IRS Grants Welfare Tx Exempt to Karl Rove’s Dark Political Machine
In a farcical abuse of common sense and the American taxpayer, the Internal Revenue Service has granted Crossroads GPS, the dark-money machine of Karl Rove, the Republicans’ guru of attack politics, status as a tax-exempt “social welfare” organization. This means it can keep its deep-pocketed campaign donors secret. The ludicrous I.R.S. finding that the group is not primarily what it so obviously is — a strident G.O.P. operation that should be required to name its donors — is essentially a license for it to run amok in the current federal election cycle with anonymous, unlimited donations.
The ruling, quietly made in November and brought to light this week by the Center for Responsive Politics, signals a shameful retreat by the I.R.S. from enforcing regulations intended to prevent abuses of the nonprofit tax law by campaign operatives. The agency had come under attack from Tea Party and other right-wing groups for questioning their claims to be “social welfare” exemptions, and the Rove ruling is the latest result. It can only invite more partisan operatives to pretend to have society’s nonpolitical interests at heart as they fill campaign troughs with money from hidden donors.
Since pioneering this fiction, Mr. Rove has proved to be no Mother Teresa of a social welfare advocate, as he strategizes obsessively for Republican hegemony. His group has spent $330 million on election ads and candidate support since it was created in 2010, after the Supreme Court freed corporations and unions from political spending limits, according to the center’s watchdog blog, Open Secrets. The dodge has become bipartisan, with President Obama’s re-election helped by the Democrats’ Priorities USA Action operation as a “social welfare” organization under section 501©(4) of the tax code.

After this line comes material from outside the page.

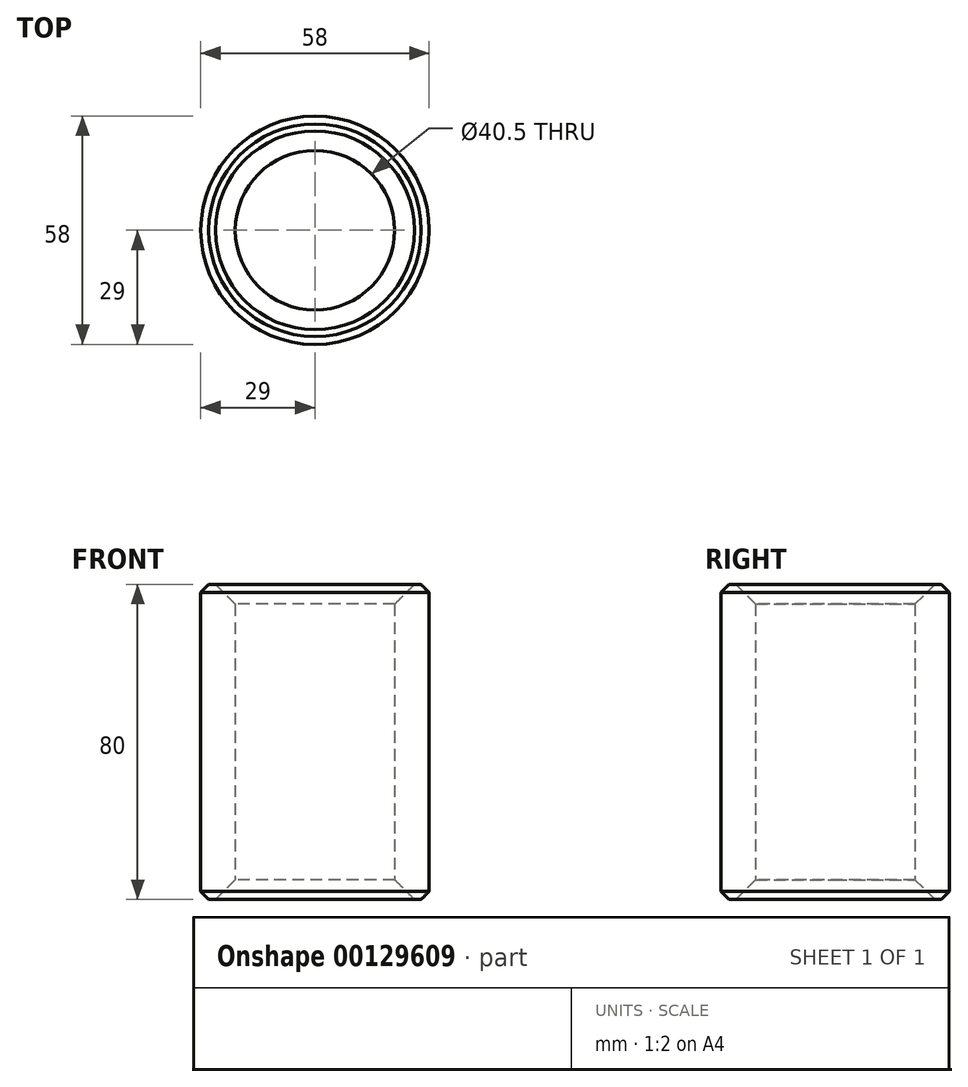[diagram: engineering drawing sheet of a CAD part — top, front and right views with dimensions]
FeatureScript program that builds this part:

When he first ran, Mr. Obama promised to fight for reform of big-money politics, but he failed to follow through. Similar vows are being heard from the candidates for the Democratic nomination this year. Senator Bernie Sanders so far has been riding a wave of small donations, while Hillary Clinton, aided by “super PACs” and small donors, is promising to rein in the special-interest money driving the current campaign. Republican candidates would rather talk about walling off Mexico and ending Obamacare, even as they profit from operations like Mr. Rove’s.
The public’s voice is sorely needed on an issue that is at the very heart of concern over an affluent minority’s growing power in American politics. Trying to portray sheer check-writing power as a “social welfare” benefit insults honest taxpayers. “Operating for the benefit of one particular candidate or party, it’s hard to say that’s not private benefit,” Marcus Owens, the former I.R.S. director of exempt organizations, told ProPublica in reacting to the agency’s misguided blessing of the Rove machine.